Ottawa

“Losing their homes”

From last week’s debate:

Canada is not the U.S., Mr. Harper said, adding that Canadians are not in danger of losing their homes or their jobs.

Mr. Dion shot back that Mr. Harper’s do-nothing attitude is endangering Canadian prosperity…

“The economy is not fine and if you talk to Canadians that’s what they’ll tell you. Either you don’t care or you’re incompetent. Which is it?” NDP leader Jack Layton charged, scoffing at Harper’s suggestion that Canadians are more worried about the plummeting stock market than losing their homes

‘You’re so out of touch with people when you say they’re not worried about losing their jobs and losing their homes,’ Ms.

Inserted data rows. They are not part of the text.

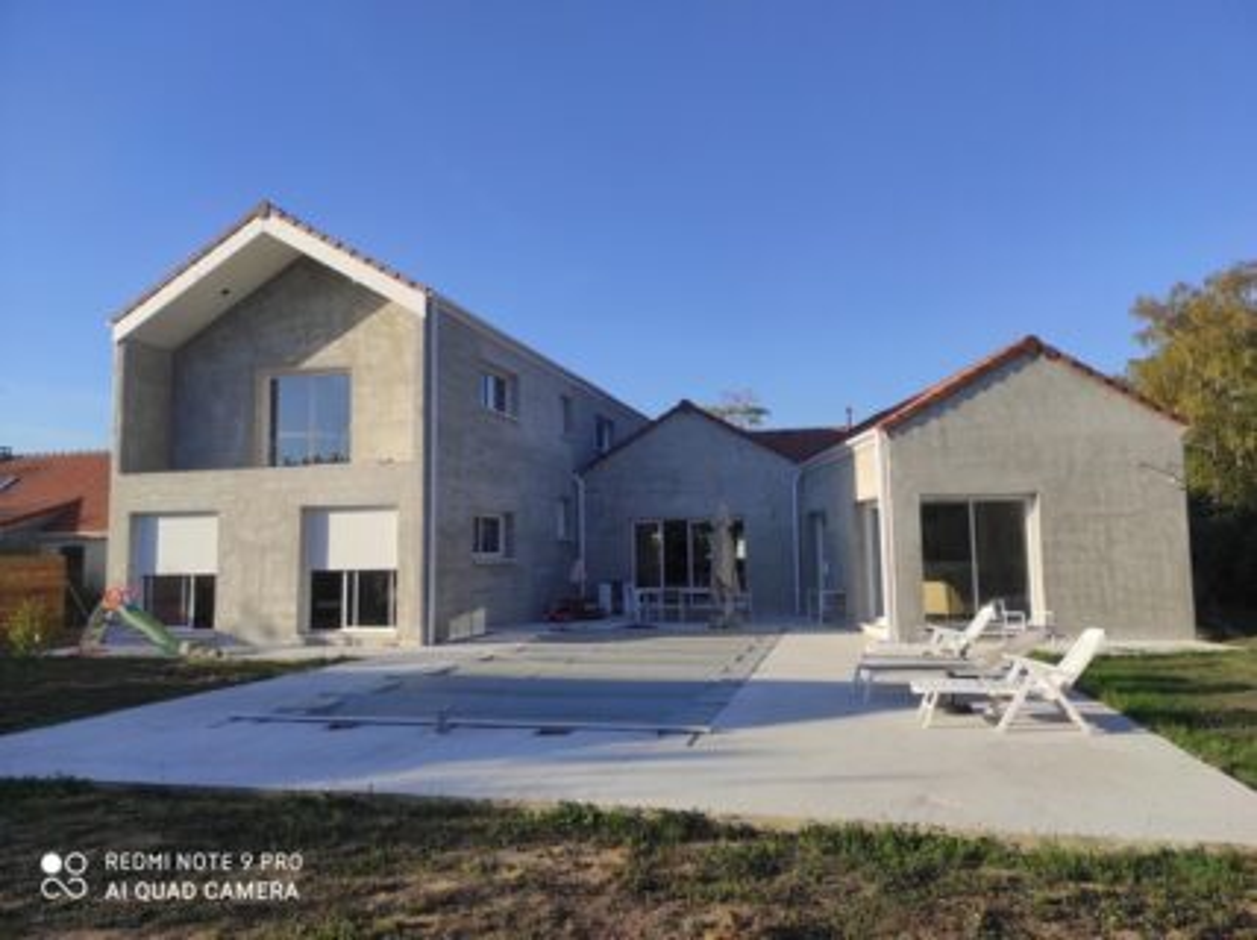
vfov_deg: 54.8
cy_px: 470
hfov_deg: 69.5
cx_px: 628
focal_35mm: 25
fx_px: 907
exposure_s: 1/1493
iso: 100
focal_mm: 5.43
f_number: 1.89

May said after Harper suggested Canadians are worried about the stock market drop, not about jobs…

From the Globe and Mail, via Worthwhile Canadian Initiative:

An estimated 20,000 to 25,000 Canadian home owners are currently in arrears, said Will Dunning, chief economist at the Canadian Association of Accredited Mortgage Professionals (CAAMP), in a report released Monday.

This means about 0.3 per cent of Canada’s 8.05 million home owners are behind on their mortgages by three months or more, he said.

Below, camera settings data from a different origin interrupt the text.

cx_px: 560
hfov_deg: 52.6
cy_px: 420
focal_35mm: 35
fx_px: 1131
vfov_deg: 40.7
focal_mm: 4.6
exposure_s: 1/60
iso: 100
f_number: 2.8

By contrast, arrears in Canada hit about 0.7 per cent in 1992, as the effects of the housing bubble in the late 1980s and early 1990s worked their way through the mortgage market, Mr. Dunning said….

The closest comparison to Canadian arrears levels in the United States are 90-day mortgage delinquencies, Mr. Tal said. They are now in the 2 to 3 per cent range, meaning that about 1.5 million U.S. home owners are currently in delinquency.

In August, the last month for which data were available, one in every 416 U.S. households received a foreclosure filing, a 12 per cent increase from July and a 27 per cent increase from August, 2007.

National foreclosure statistics aren’t available in Canada, but lenders say the rate is low, and hasn’t shown an appreciable increase over last year.

At 70 per cent, the equity Canadians have in their homes has also been increasing over the past decade, while in the United States that level has slipped to below 50 per cent, Mr. Dunning said.

The U.S. housing collapse was a crisis brought on by overuse of subprime mortgages. Thus, Mr. Tal said, it’s important to remember that at its peak risky mortgages made up 5 per cent of the market in Canada, compared with 33 per cent in the U.S.

When will this Prime Minister do something show he cares about this avalanche entirely unremarkable rate of foreclosures?